Sorry incident at museum
From: Frances Stoner, via email
I read with interest your article on the front page of last week’s Press regarding the cancellation of a Tory party dinner at the National Coal Mining Museum, due to alleged threats and intimidation of event staff from left-wing bullies.
Not only does this sorry incident deprive a local museum of much-needed funding when it needs it the most, but it also highlights a wider and more serious issue in our society.
It appears that we now live in a country where left-wing organisations, like Momentum think they have carte blanche to bully and intimidate whenever they see fit.
This cancellation, which they will see as a great victory, will only embolden these factions who will seek to destroy our democracy if given the chance.
I was also bitterly disappointed with Dewsbury Labour MP Paula Sherriff’s reaction to the event cancellation in your article.
Rather than respond by saying what most mature and intelligent politicians would do, on the lines of “where the Tory Party host their events is entirely their business”, or an even better line of “the alleged bullying and intimidation of a private business is an outrage”, she decided to revert to type and attack the Tories for the audacity of wanting to support a local museum.
This whole incident seems to suggest that we are heading towards some very dark times, and God help us all if Jeremy Corbyn and his Momentum thugs were ever to get near power.
Should he become Prime Minister, I can envisage a situation where we will be told where we can and can’t go, what we can and can’t do, what we can and can’t say, what we can and can’t think.
Sounds dramatic? After this incident, I think not.
An opportunity missed
From: David Pinder, chair, Mirfield Community Partnership
Entirely due to its own incompetence Kirklees Council is without a local development plan.
As a direct consequence of this they are assailed by national building firms determined to cram in as many poorly-built houses as they can without regard to either the environment or the local residents.
Sadly Kirklees Council’s record in imposing and achieving ‘Section 106 contributions’ from these large firms is equally woeful.
Therefore it is doubly ignorant of Coun Paul Kane to seek to impose an unjustified contribution from a small local family building firm.

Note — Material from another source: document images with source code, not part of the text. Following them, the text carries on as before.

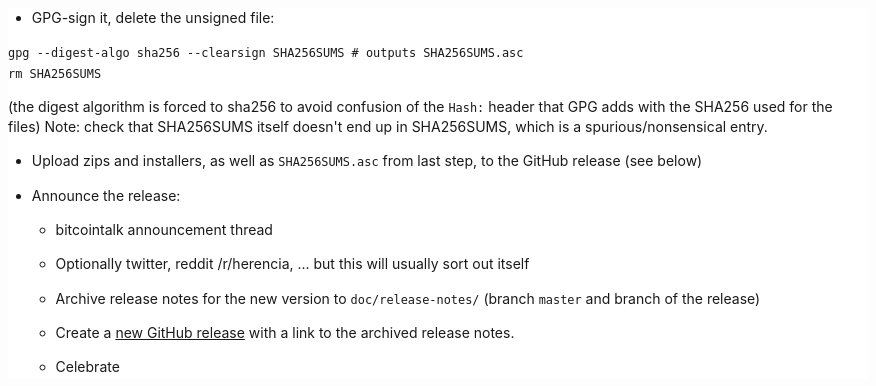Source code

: - GPG-sign it, delete the unsigned file:
```
gpg --digest-algo sha256 --clearsign SHA256SUMS # outputs SHA256SUMS.asc
rm SHA256SUMS
```
(the digest algorithm is forced to sha256 to avoid confusion of the `Hash:` header that GPG adds with the SHA256 used for the files)
Note: check that SHA256SUMS itself doesn't end up in SHA256SUMS, which is a spurious/nonsensical entry.

- Upload zips and installers, as well as `SHA256SUMS.asc` from last step, to the GitHub release (see below)

- Announce the release:

  - bitcointalk announcement thread

  - Optionally twitter, reddit /r/herencia, ... but this will usually sort out itself

  - Archive release notes for the new version to `doc/release-notes/` (branch `master` and branch of the release)

  - Create a [new GitHub release](https://github.com/HERENCIA-Project/HERENCIA/releases/new) with a link to the archived release notes.

  - Celebrate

Ignorant in the sense that it is arrogant and bullying; ignorant in that it shows a complete lack of local knowledge of the work which Darren Smith regularly undertakes in the local community.
Under the current regulations, Kirklees has no grounds for demanding any contribution from this project; a project which will, in fact, enable more people to actually downsize – thus freeing up more housing for young families.

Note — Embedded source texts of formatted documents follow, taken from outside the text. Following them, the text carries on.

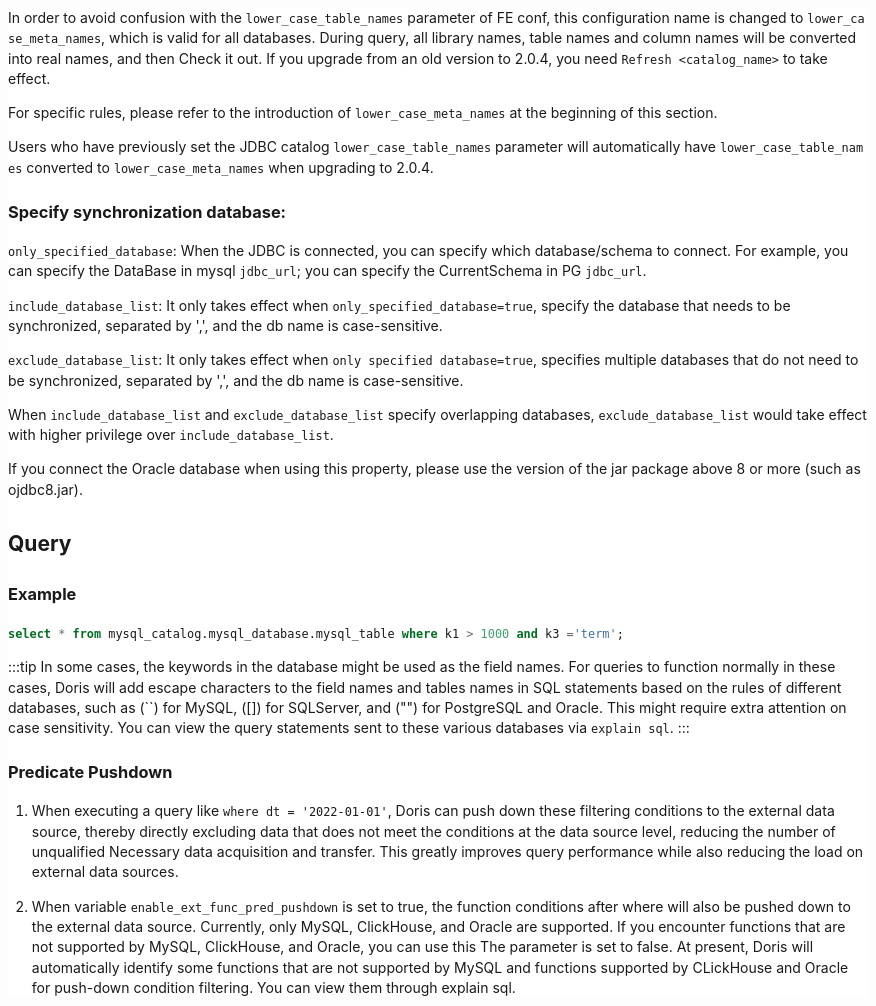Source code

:   In order to avoid confusion with the `lower_case_table_names` parameter of FE conf, this configuration name is changed to `lower_case_meta_names`, which is valid for all databases. During query, all library names, table names and column names will be converted into real names, and then Check it out. If you upgrade from an old version to 2.0.4, you need `Refresh <catalog_name>` to take effect.

  For specific rules, please refer to the introduction of `lower_case_meta_names` at the beginning of this section.

  Users who have previously set the JDBC catalog `lower_case_table_names` parameter will automatically have `lower_case_table_names` converted to `lower_case_meta_names` when upgrading to 2.0.4.

### Specify synchronization database:

`only_specified_database`:
When the JDBC is connected, you can specify which database/schema to connect. For example, you can specify the DataBase in mysql `jdbc_url`; you can specify the CurrentSchema in PG `jdbc_url`.

`include_database_list`:
It only takes effect when `only_specified_database=true`, specify the database that needs to be synchronized, separated by ',', and the db name is case-sensitive.

`exclude_database_list`:
It only takes effect when `only specified database=true`, specifies multiple databases that do not need to be synchronized, separated by ',', and the db name is case-sensitive.

When `include_database_list` and `exclude_database_list` specify overlapping databases, `exclude_database_list` would take effect with higher privilege over `include_database_list`.

If you connect the Oracle database when using this property, please  use the version of the jar package above 8 or more (such as ojdbc8.jar).

## Query

### Example

```sql
select * from mysql_catalog.mysql_database.mysql_table where k1 > 1000 and k3 ='term';
```
:::tip
In some cases, the keywords in the database might be used as the field names. For queries to function normally in these cases, Doris will add escape characters to the field names and tables names in SQL statements based on the rules of different databases, such as (``) for MySQL, ([]) for SQLServer, and ("") for PostgreSQL and Oracle. This might require extra attention on case sensitivity. You can view the query statements sent to these various databases via ```explain sql```.
:::

### Predicate Pushdown

1. When executing a query like `where dt = '2022-01-01'`, Doris can push down these filtering conditions to the external data source, thereby directly excluding data that does not meet the conditions at the data source level, reducing the number of unqualified Necessary data acquisition and transfer. This greatly improves query performance while also reducing the load on external data sources.

2. When variable `enable_ext_func_pred_pushdown` is set to true, the function conditions after where will also be pushed down to the external data source. Currently, only MySQL, ClickHouse, and Oracle are supported. If you encounter functions that are not supported by MySQL, ClickHouse, and Oracle, you can use this The parameter is set to false. At present, Doris will automatically identify some functions that are not supported by MySQL and functions supported by CLickHouse and Oracle for push-down condition filtering. You can view them through explain sql.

However, in partnership with Mirfield Community Partnership, the Canal and River Trust and other partners, Darren Smith has already resurfaced the area around the nearby church, completely rebuilt a large stretch of dry stone wall, repaired and resurfaced a long stretch of towpath, planted flowerbeds and trees; and most recently, in partnership with the above organisations and the local Co-op, completely renovated, relaid and enhanced a further long stretch of previously neglected towpath along the river.
Most significantly, instead of seeking to cram in more flats Darren Smith is offering to build a new community centre and library.

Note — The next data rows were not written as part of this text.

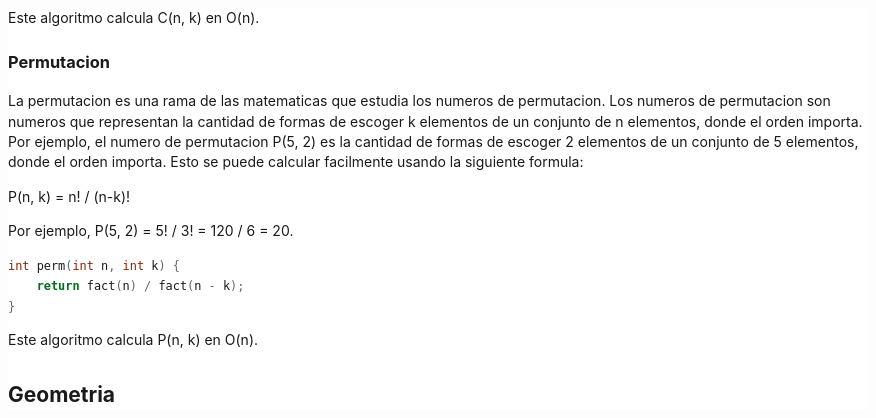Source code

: <p>Este algoritmo calcula C(n, k) en O(n).</p>

<h3>Permutacion</h3>

<p>La permutacion es una rama de las matematicas que estudia los numeros de permutacion. Los numeros de permutacion son numeros que representan la cantidad de formas de escoger k elementos de un conjunto de n elementos, donde el orden importa. Por ejemplo, el numero de permutacion P(5, 2) es la cantidad de formas de escoger 2 elementos de un conjunto de 5 elementos, donde el orden importa. Esto se puede calcular facilmente usando la siguiente formula:</p>

<p>P(n, k) = n! / (n-k)!</p>

<p>Por ejemplo, P(5, 2) = 5! / 3! = 120 / 6 = 20.</p>

```cpp
int perm(int n, int k) {
    return fact(n) / fact(n - k);
}
```

<p>Este algoritmo calcula P(n, k) en O(n).</p>



<h2>Geometria</h2>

One might have thought that, at a time when Kirklees claim to be desperately trying not to close libraries, they would have jumped at the chance of this entirely voluntary and generous gesture.
Critics often claim that the Labour Cabinet in Kirklees will always seek to prevent Mirfield thriving – whether that is true or not they have the perfect opportunity here to show that they have the best interests of Mirfield residents at heart.
If Coun Kane has the time and inclination I would be happy to meet up with him on site and show him that this local firm has already done much more to enhance the community and environment then could be expected under Section 106 payments which, in any case, do not even apply under this development.